Chinese electric vehicle Li Auto was trading lower in US premarket trading today after the company announced plans to raise capital by issuing convertible debt.
The company would issue convertible senior notes due 2028 to raise %750 million. It plans to grant the initial purchasers in the Notes an option to purchase an additional US$112.5 million.
“The Company plans to use the net proceeds from the Notes Offering for (i) research and development of new vehicle models, including BEV models, (ii) research and development of leading technologies, and (iii) working capital and other general corporate purposes,” said Li Auto in the release.
However, it is yet to finalize the pricing and conversion price which it said would be based on market conditions.
Li Auto announces convertible debt issue
This is the third time over the last year that Li Auto is raising capital. It went public in 2020 and raised almost $1.5 billion from the IPO in the US market and the concurrent private placement. The company priced its stock at $11.5 in the IPO and soared on the listing amid investors’ optimism over electric vehicle stocks.

DATASET EXCERPTS:
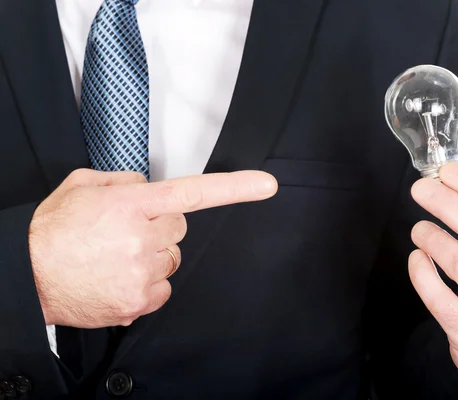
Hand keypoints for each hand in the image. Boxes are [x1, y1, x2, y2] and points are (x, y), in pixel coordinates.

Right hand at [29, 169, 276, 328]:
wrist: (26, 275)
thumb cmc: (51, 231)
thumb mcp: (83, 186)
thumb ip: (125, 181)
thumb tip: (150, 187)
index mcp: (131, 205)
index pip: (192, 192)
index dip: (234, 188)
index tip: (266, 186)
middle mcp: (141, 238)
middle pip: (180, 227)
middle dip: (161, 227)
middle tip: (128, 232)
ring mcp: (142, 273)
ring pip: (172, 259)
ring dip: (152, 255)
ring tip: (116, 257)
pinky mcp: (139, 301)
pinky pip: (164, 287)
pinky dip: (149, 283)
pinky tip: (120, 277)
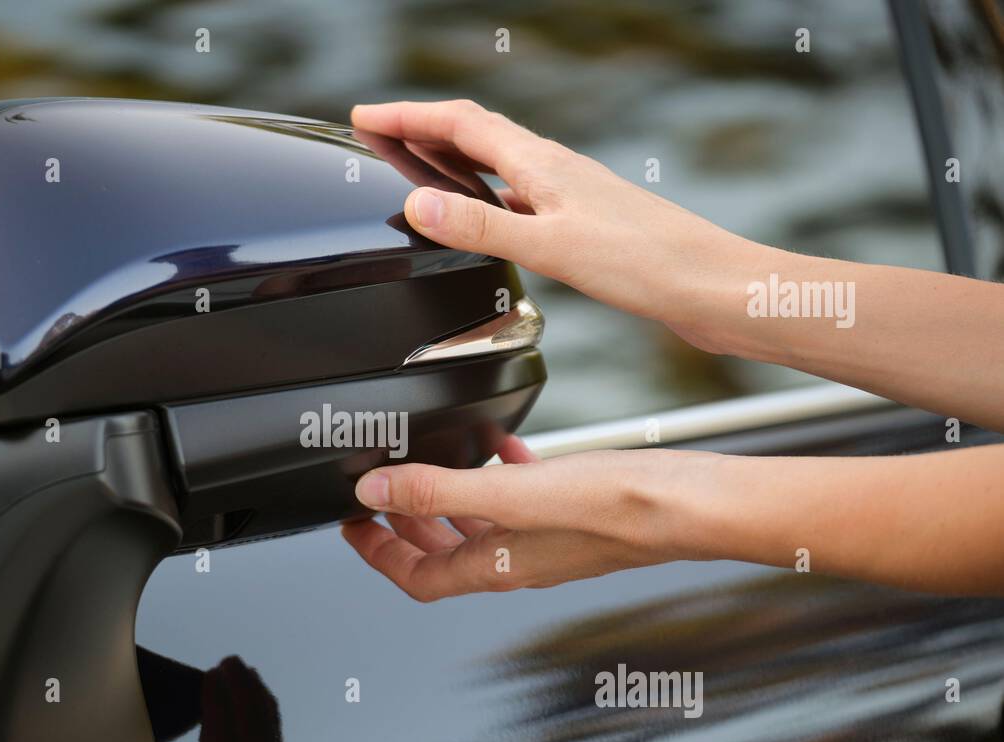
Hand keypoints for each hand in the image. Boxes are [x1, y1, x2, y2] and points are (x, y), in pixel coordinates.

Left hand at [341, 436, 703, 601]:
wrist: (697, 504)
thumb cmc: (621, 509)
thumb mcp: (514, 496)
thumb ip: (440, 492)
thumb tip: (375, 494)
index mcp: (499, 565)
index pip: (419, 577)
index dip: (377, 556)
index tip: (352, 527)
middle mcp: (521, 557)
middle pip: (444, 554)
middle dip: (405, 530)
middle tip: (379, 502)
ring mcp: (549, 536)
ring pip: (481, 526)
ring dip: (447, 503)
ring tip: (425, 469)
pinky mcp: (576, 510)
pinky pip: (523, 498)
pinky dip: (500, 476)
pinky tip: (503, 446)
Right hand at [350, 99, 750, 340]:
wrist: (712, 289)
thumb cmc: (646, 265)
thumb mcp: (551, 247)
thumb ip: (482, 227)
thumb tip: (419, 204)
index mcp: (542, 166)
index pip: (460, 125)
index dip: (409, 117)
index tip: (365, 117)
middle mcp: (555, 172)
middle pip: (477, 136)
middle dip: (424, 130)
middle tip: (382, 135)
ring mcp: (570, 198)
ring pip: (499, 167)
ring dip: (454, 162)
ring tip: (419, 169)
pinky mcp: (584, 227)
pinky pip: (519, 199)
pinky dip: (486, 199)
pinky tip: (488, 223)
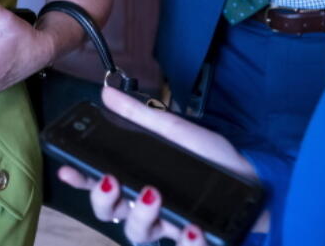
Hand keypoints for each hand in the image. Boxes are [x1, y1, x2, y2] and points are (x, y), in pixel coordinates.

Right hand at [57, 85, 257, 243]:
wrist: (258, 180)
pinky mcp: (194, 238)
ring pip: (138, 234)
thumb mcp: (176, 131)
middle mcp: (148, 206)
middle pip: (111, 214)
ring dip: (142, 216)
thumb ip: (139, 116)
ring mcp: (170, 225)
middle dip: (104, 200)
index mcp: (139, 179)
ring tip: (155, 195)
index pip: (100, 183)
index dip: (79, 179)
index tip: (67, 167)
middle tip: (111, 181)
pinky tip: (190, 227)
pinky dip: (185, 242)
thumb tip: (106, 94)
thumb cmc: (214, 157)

ASSIGNMENT:
Please translate this sentence from the Li Auto article into Spanish: "However, it is yet to finalize the pricing and conversion price which it said would be based on market conditions."

RESULT FOR THIS TASK:
Sin embargo, todavía no ha ultimado el precio ni el precio de conversión, que, según indicó, se basarían en las condiciones del mercado.